Page text:
Wilf Bott

Personal information
- Full name: Wilfred Bott
- Date of birth: 25 April 1907
- Place of birth: Featherstone, England
- Date of death: July 1992 (aged 85)
- Place of death: Hastings, Sussex, England
- Height: 5 ft 7 in (1.70 m)
- Position(s): Left wing

Senior career*
- Years: Team / Apps / (Gls)
- –1927: Edlington Colliery Welfare
- 1927–1931: Doncaster Rovers / 111 / (32)
- 1931–1934: Huddersfield Town / 110 / (25)
- 1934–1936: Newcastle United / 37 / (11)
- 1936–1939?: Queens Park Rangers / 75 / (34)
- 1946: Colchester United / 2 / (0)
- Lancaster Town

= Wilf Bott =

English footballer

Wilfred Bott (25 April 1907 – July 1992) was an English professional footballer who played as a left winger in the Football League.

Work to complete:
1. According to the Wilf Bott page, what position did he play?
2. Summarize the Wilf Bott page in two sentences.
3. How would you render this sentence from the Wilf Bott page in Spanish: "Wilfred Bott (25 April 1907 – July 1992) was an English professional footballer who played as a left winger in the Football League."?

Supplied information:

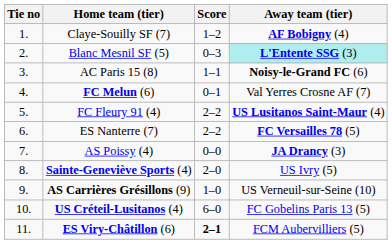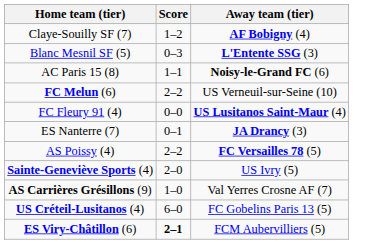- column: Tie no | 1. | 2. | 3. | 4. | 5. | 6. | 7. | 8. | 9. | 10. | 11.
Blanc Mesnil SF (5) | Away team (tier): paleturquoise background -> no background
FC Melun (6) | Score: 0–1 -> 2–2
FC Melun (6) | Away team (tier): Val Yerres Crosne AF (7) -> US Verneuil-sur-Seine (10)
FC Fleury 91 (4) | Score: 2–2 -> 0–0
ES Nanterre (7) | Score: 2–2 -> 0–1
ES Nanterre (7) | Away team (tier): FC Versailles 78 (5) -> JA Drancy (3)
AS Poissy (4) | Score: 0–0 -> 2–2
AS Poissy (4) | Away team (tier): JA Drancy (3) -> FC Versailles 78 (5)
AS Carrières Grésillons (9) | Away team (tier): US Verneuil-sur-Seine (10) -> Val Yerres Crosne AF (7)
* * *
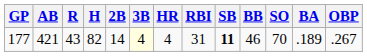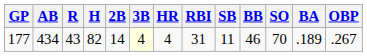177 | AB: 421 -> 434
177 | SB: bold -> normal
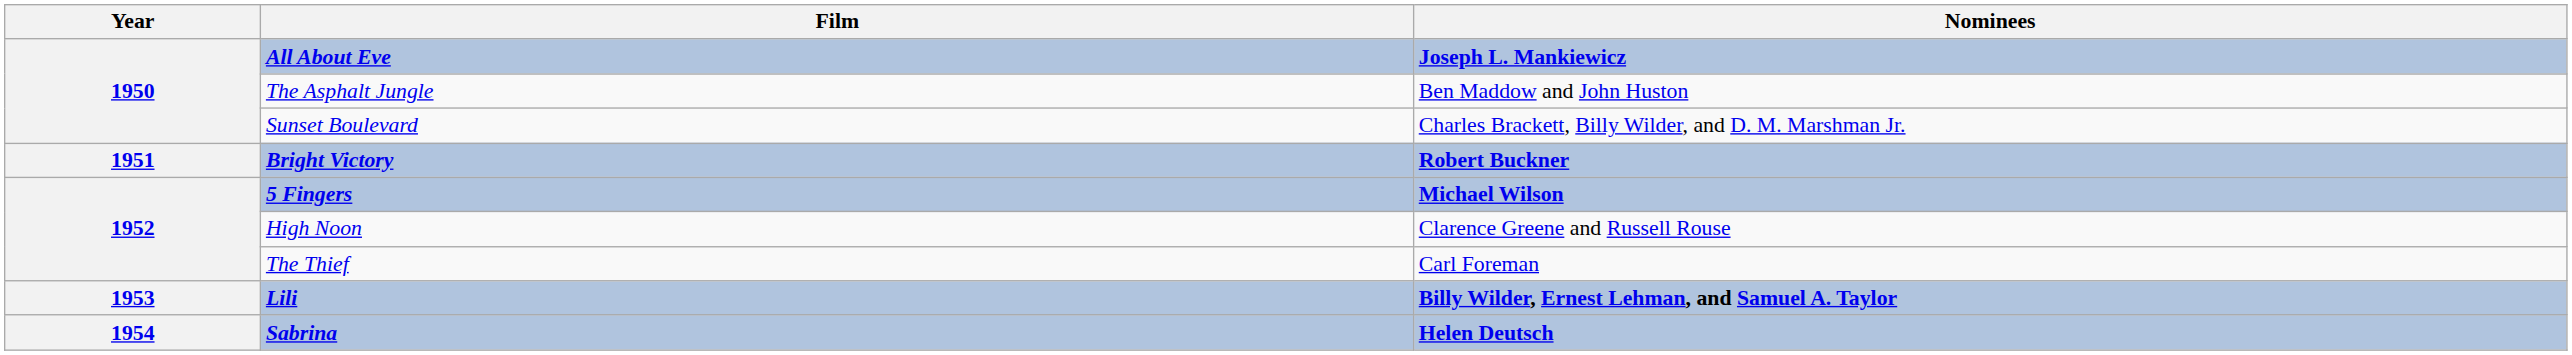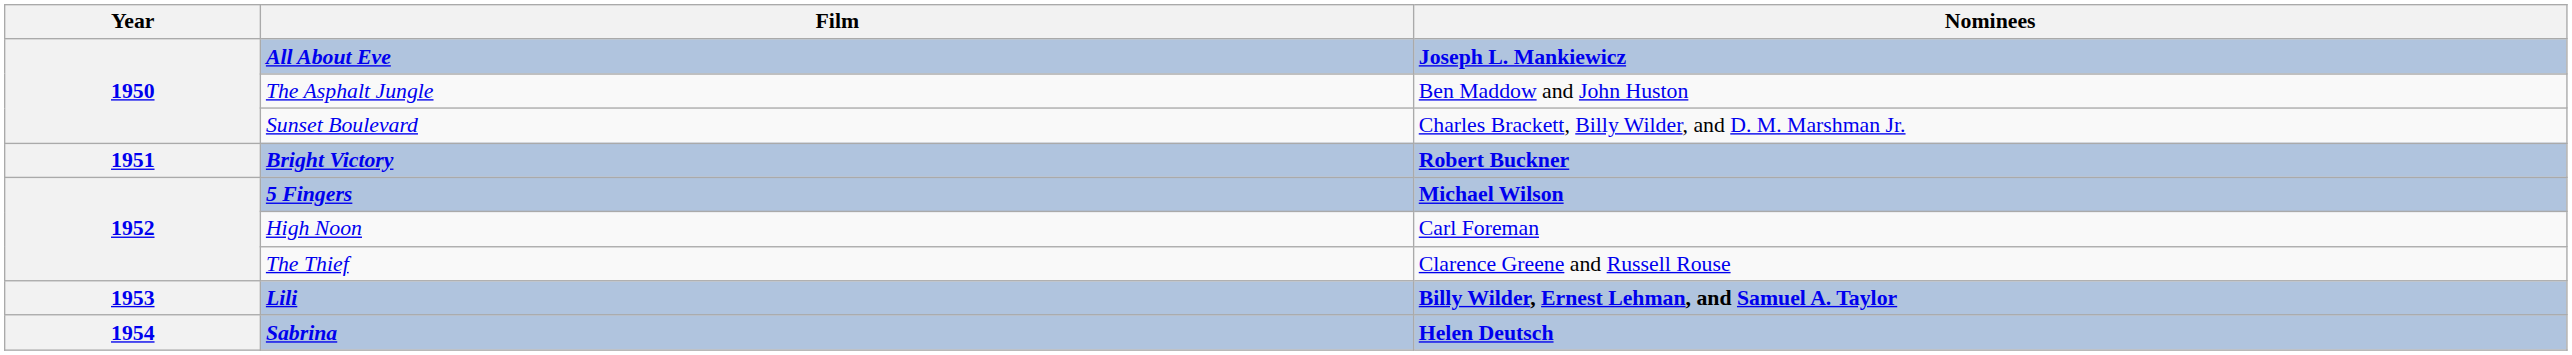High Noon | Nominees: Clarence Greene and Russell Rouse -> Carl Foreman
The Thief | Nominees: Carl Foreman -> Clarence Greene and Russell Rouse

Solutions to each task:
1. Left wing

2. Wilfred Bott (25 April 1907 – July 1992) was an English professional footballer who played as a left winger in the Football League. His senior career included spells with Doncaster Rovers, Huddersfield Town, Newcastle United, Queens Park Rangers and Colchester United.

3. Wilfred Bott (25 de abril de 1907 – julio de 1992) fue un futbolista profesional inglés que jugó como extremo izquierdo en la Football League.